I think I took three tablets a day for 12 weeks. I didn’t have any side effects. I was told that the side effects would be minimal, and […] they were. I was concerned about, you know … I did talk to my cardiologist first. That all had to be cleared between the infectious diseases doctor and my cardiologist and my GP, because I’m taking aspirin for my heart, so there was no issues there. I’d finished breastfeeding, so that was fine. Yeah, three tablets a day for 12 weeks. I didn’t have any side effects, and then I had a blood test at the end of it and was told, ‘Okay, great, it’s gone. You are all good.’ It was all sort of […] a bit of a non-event really, which is good.

While tests confirmed that Lou’s (F, 40, experience with new treatment [DAAs]) liver was healthy, she described wanting more information than she received about issues to consider after being cured.

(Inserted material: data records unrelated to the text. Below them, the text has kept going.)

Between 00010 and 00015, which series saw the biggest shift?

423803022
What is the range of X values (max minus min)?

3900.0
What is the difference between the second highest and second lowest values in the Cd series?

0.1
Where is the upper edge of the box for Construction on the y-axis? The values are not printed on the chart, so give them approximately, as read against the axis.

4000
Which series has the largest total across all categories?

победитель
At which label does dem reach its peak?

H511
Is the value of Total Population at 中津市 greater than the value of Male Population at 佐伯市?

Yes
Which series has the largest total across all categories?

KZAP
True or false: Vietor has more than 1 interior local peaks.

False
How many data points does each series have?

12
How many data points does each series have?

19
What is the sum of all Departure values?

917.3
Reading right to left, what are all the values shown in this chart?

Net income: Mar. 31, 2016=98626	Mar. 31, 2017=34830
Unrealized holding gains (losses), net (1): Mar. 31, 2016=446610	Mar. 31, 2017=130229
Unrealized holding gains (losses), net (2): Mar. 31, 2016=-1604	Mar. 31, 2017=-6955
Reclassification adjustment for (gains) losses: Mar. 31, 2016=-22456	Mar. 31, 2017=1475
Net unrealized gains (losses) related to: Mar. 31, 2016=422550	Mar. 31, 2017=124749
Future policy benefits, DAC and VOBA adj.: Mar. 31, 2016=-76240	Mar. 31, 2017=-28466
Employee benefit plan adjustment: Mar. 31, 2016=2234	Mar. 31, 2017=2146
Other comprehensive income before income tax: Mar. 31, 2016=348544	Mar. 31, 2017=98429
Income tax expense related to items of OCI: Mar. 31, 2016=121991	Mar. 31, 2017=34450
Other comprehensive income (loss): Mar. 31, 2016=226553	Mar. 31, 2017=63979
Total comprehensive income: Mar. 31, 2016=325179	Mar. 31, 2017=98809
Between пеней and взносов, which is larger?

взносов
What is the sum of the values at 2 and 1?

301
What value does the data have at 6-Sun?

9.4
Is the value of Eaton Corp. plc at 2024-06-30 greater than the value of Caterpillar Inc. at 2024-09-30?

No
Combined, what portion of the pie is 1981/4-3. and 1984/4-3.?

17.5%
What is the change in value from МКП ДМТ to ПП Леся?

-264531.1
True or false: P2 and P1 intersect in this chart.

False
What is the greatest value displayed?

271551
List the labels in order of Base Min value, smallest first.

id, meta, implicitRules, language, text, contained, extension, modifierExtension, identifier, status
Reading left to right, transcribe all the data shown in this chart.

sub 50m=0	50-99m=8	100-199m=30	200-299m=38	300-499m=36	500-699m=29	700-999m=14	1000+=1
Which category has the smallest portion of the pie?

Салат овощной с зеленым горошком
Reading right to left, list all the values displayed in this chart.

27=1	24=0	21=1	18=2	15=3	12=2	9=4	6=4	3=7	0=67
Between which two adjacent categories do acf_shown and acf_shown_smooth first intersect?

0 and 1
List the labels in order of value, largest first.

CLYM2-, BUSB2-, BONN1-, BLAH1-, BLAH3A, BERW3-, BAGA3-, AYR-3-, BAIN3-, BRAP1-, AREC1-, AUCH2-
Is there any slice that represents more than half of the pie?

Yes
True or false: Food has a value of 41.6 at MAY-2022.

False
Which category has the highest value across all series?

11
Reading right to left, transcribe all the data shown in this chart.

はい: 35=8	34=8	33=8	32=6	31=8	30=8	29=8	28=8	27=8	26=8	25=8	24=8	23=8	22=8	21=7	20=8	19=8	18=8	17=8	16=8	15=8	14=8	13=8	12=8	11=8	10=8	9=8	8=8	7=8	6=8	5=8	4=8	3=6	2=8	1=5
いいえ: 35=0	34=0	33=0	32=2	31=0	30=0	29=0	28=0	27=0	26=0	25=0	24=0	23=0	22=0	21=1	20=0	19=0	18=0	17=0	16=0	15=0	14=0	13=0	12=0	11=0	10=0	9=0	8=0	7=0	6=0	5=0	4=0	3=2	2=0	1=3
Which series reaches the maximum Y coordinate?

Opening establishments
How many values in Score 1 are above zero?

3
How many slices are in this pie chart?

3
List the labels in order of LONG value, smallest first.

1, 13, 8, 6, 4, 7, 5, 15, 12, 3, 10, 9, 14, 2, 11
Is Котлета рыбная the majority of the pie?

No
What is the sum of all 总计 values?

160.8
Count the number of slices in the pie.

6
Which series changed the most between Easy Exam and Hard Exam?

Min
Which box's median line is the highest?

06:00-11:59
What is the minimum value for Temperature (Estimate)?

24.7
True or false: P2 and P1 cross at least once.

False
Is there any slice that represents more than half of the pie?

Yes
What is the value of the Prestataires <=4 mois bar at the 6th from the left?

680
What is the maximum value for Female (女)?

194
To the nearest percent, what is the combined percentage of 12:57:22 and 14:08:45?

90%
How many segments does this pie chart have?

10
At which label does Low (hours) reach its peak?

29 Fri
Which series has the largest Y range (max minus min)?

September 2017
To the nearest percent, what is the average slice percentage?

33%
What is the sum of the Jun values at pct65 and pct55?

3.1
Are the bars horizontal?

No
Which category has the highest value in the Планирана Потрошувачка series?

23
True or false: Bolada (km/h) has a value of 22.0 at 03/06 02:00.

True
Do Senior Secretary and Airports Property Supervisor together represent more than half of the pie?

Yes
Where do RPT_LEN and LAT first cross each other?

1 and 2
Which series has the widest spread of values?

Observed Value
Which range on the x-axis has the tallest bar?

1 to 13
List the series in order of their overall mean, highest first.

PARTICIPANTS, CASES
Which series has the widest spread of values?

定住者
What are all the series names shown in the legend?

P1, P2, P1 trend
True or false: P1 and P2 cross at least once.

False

Because I asked him that specifically. I said, ‘So what do I need to do from here? Do I see you again in a few years, what happens?’ And he was just again, that dismissive, ‘No, everything is fine, don’t worry about it again, everything’s fine.’ […] Yeah, it would be helpful to know certainly about, you know, any signs or symptoms of anything changing. It would be helpful to know of, you know, if there were any screening programs that would be recommended to me. It would be helpful to know what is best practice in terms of, you know, the ongoing management of somebody who’s had the illness for so long. I feel like I don’t know much about that. I feel like all of that information is geared around, yeah, how to prevent yourself from getting it again through safe needle use, yeah.